##### Data shown

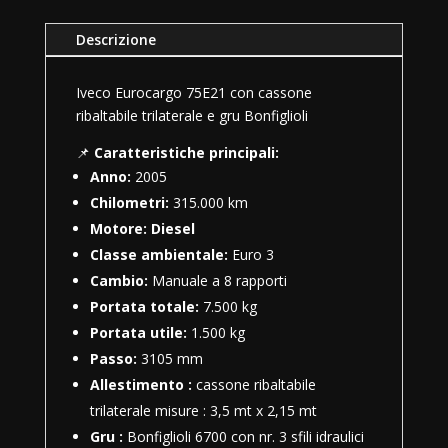
Descrizione
Iveco Eurocargo 75E21 con cassone
ribaltabile trilaterale e gru Bonfiglioli
📌
Caratteristiche principali:
Anno:
2005
Chilometri:
315.000 km
Motore: Diesel
Classe ambientale:
Euro 3
Cambio:
Manuale a 8 rapporti
Portata totale:
7.500 kg
Portata utile:
1.500 kg
Passo:
3105 mm
Allestimento :
cassone ribaltabile
trilaterale misure : 3,5 mt x 2,15 mt
Gru :
Bonfiglioli 6700 con nr. 3 sfili idraulici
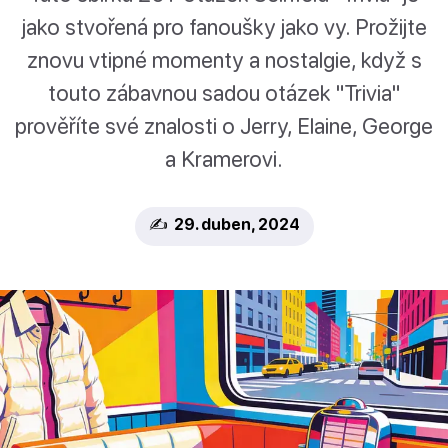
jako stvořená pro fanoušky jako vy. Prožijte
znovu vtipné momenty a nostalgie, když s
touto zábavnou sadou otázek "Trivia"
prověříte své znalosti o Jerry, Elaine, George
a Kramerovi.
✍️ 29. duben, 2024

##########

**What is expected**
Copy out the lines word for word, starting with the line that contains "jako stvořená pro fanoušky jako vy. Prožijte" and continuing through the very last line above.

**Response area**
jako stvořená pro fanoušky jako vy. Prožijte
znovu vtipné momenty a nostalgie, když s
touto zábavnou sadou otázek "Trivia"
prověříte své znalosti o Jerry, Elaine, George
a Kramerovi.
✍️ 29. duben, 2024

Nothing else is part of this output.